Да. Что еще о Можайкине? Афанасий Степанович хотя и был пригожий собой, но во всем рассудительный и спокойный. Он недаром, когда возвратился раненым, был сразу избран сельским сходом комиссаром при исполкоме сельского Совета, независимо, что беспартийный. Поскольку тогда постановление вышло правительства избирать среди крестьянства при исполкомах комиссаров – помощников Чрезвычайной комиссии страны для просветительской, для политической и для культурной деятельности среди народа. А у него, самого Можайкина, биография была боевая: ратник ополчения, мобилизованный в Калуге в 8-ю саперную полуроту, отправленный потом на германский фронт, в Августовские леса, а оттуда в крепость Осовец, а дальше и на румынский фронт. Но, правда, даже с ним, когда отступали они в Буковину, случился – и именно из-за любви – летаргический сон, ибо там его опоили зельем!
Да, его опоили «ведьминым зельем». И это произошло на постое, когда сооружали оборонные укрепления по Дунаю.
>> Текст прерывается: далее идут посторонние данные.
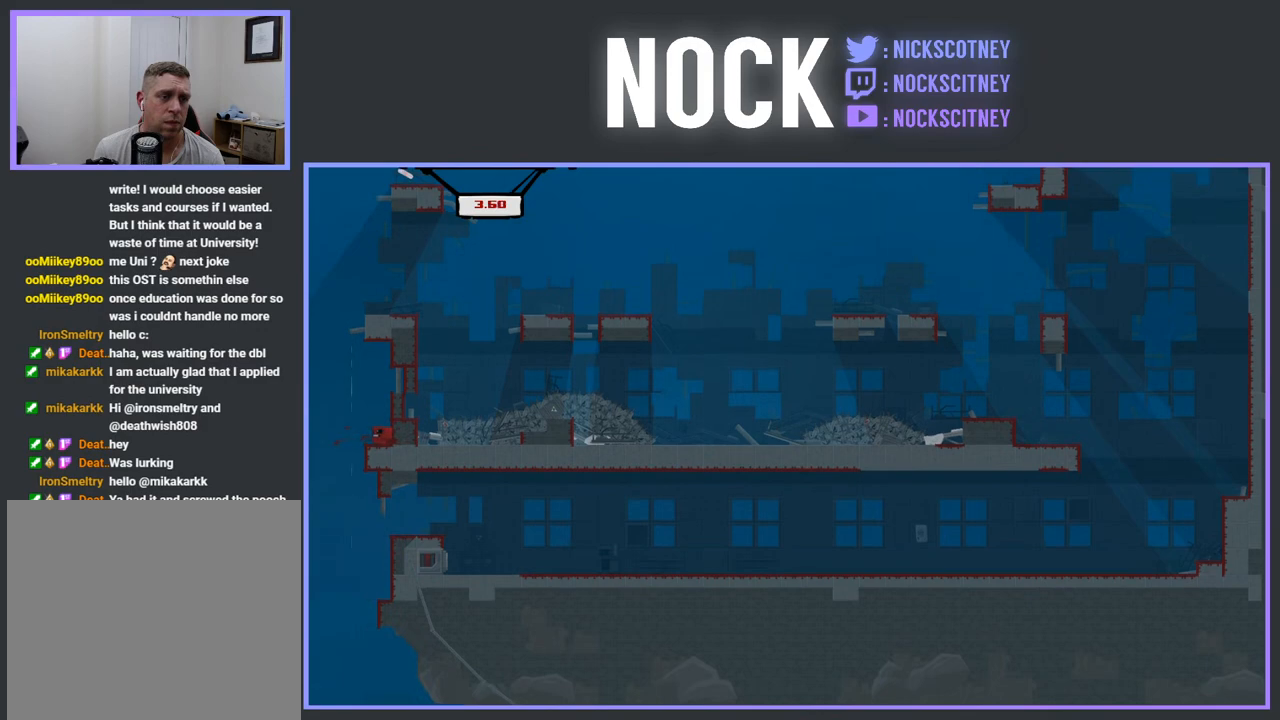
{"buttons": [], "events": [[133, "CROSS", "down"], [150, "R2", "down"], [250, "CROSS", "up"], [250, "R2", "up"], [283, "DPAD_RIGHT", "up"]]}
Но если уж по справедливости, он сам старался везде от воспитания: то старушке до дому водички принесть в ее слабосилии и в болезнях, то еще какую-либо услугу по хозяйству. Он вообще повсюду, когда приходили они, отступая, сочувствовал и наблюдал в несчастье, как живут в быту разные народы. Оттого в Молдавии полюбила его Аникуца, а в Добрудже девушка с золотыми волосами, немка-колонистка, просила остаться в доме с ней насовсем, навсегда за хозяина. И только в селе на Дунае, как рассказывал Афанасий Степанович, жили одни гагаузы, и со старухиной дочкой объяснялся он разве что на пальцах.
Однако время-то шло, а девушка, как известно, если она кого полюбит, становится бессознательная, и он не на шутку стал привыкать к девушке и уже стал думать о любви.
Но он был честный человек во всем и храбрый, это я подтверждал везде, всегда и подтверждаю. Даже когда, скажем, пожар тушили в имении, некоторые пьяные мужики ему кричали: «Помещик сам это поджег! Пошвыряем семью его в огонь, пусть там поджарятся!» Но мы-то в исполкоме знали – в губернии боялись, что озлобленные крестьяне даже из-за садовой земли могут поднять мятеж и уничтожат помещиков, за которых отвечать придется именно нам перед центральным правительством. Это ж не было никогда в деревне столько вернувшихся непостоянных мужиков, как в это время. В городах везде стало голодно, а мы тут землю делили национализированную – всю! – по едокам. Но не было еще нам никакого распоряжения отбирать у помещиков сады и огороды, разрешалось им жить с семьями в отведенных исполкомом комнатах.